**DOCUMENT SEGMENT:**

================================

When it comes to pushing out of your comfort zone, sports psychologist Evie Serventi explains how to do it
Stretching yourself out of your comfort zone can seem daunting when you first think about doing it. The mere thought of trying a new sport or signing up to a new event or challenge can lead to feelings of anxiety and discomfort. Familiarity can feel reassuring. The benefits of stretching yourself, however, can be limitless, physically, mentally and emotionally, particularly when it comes to sport and tackling a new challenge. So, how do we persuade ourselves to take on a new challenge and start to feel the benefits?
Why step outside your comfort zone?
There’s a great deal of certainty when you stick to a routine or activity you’re familiar with or are naturally good at. It takes courage and vision to focus on and try something new that doesn’t come to you naturally. Champion athletes, for example, share the common behaviour of identifying and working diligently on weaknesses in their game – not just their strengths.
They develop the skill of feeling comfortable with being uncomfortable – and it’s this skill that leads them to achieve much more than their counterparts. They are keen to step beyond their comfort zone because they realise the benefits to self-development, specifically by reaping physical rewards (improving technical/sport-related skills) and emotional rewards (improved confidence and resilience from achieving challenging goals).

================================

**EXCERPTED DATA:**
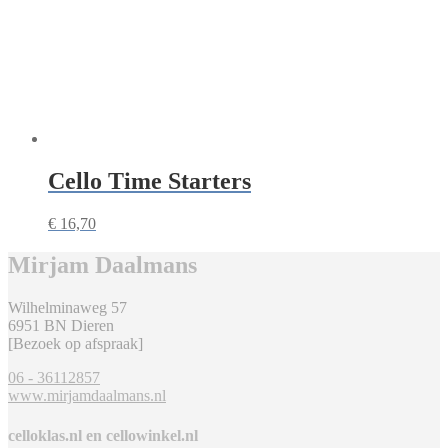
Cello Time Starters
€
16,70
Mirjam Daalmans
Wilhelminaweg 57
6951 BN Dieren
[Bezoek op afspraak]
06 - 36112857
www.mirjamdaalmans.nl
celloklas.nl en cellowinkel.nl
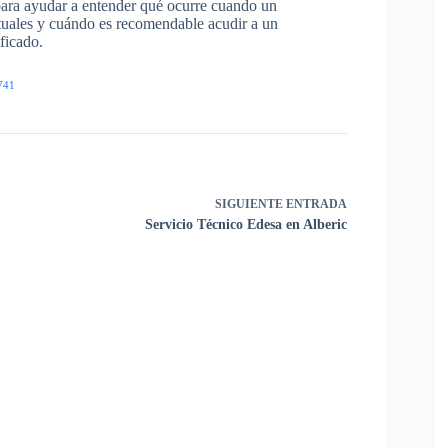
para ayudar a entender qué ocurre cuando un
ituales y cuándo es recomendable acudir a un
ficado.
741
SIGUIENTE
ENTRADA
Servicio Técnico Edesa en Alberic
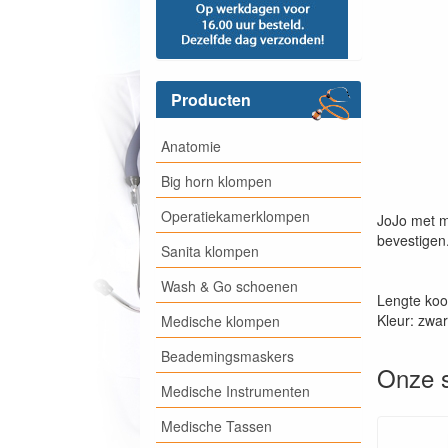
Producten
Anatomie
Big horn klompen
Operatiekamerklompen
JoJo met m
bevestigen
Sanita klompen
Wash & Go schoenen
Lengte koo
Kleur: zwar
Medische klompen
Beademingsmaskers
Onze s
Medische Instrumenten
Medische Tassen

================================

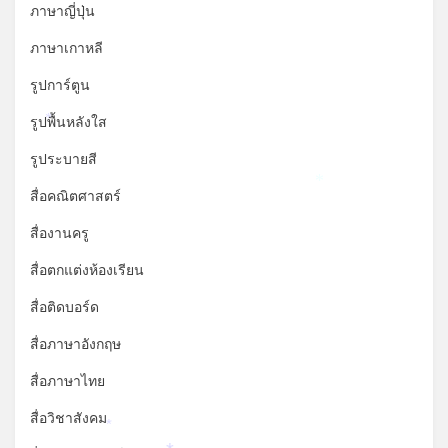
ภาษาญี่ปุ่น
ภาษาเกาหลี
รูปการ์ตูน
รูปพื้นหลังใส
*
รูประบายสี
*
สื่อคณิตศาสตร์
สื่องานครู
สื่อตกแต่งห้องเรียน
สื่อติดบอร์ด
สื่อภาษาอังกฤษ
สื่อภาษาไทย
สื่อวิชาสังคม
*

================================

**REQUIREMENT:** Pick up the comfort-zone article after its last sentence and continue it. This data is not needed.

**EXPECTED ANSWER:**
The caveat with staying in a comfort zone is that you can often start to feel stuck, or stale, or demotivated. Often, you’ll sense a lack of self-growth and/or passion for your sport, yet you’ll probably rationalise this by reminding yourself that you’re comfortable with where you’re at, and with doing the sport you’re familiar with and can perform well in.
The anxiety and stress you may experience, however, at the thought of a new challenge can trigger the release of chemicals like dopamine and glutamate, which prepare your body for dealing with a potentially harmful/threatening situation. Too much adrenaline can make you feel like running for cover and staying well within your happy place! Likewise, staying within your comfort zone can trigger the release of happy chemicals serotonin and dopamine – you’ll feel safe and secure and confident, which is why it’s so tempting to stay in our comfort zone.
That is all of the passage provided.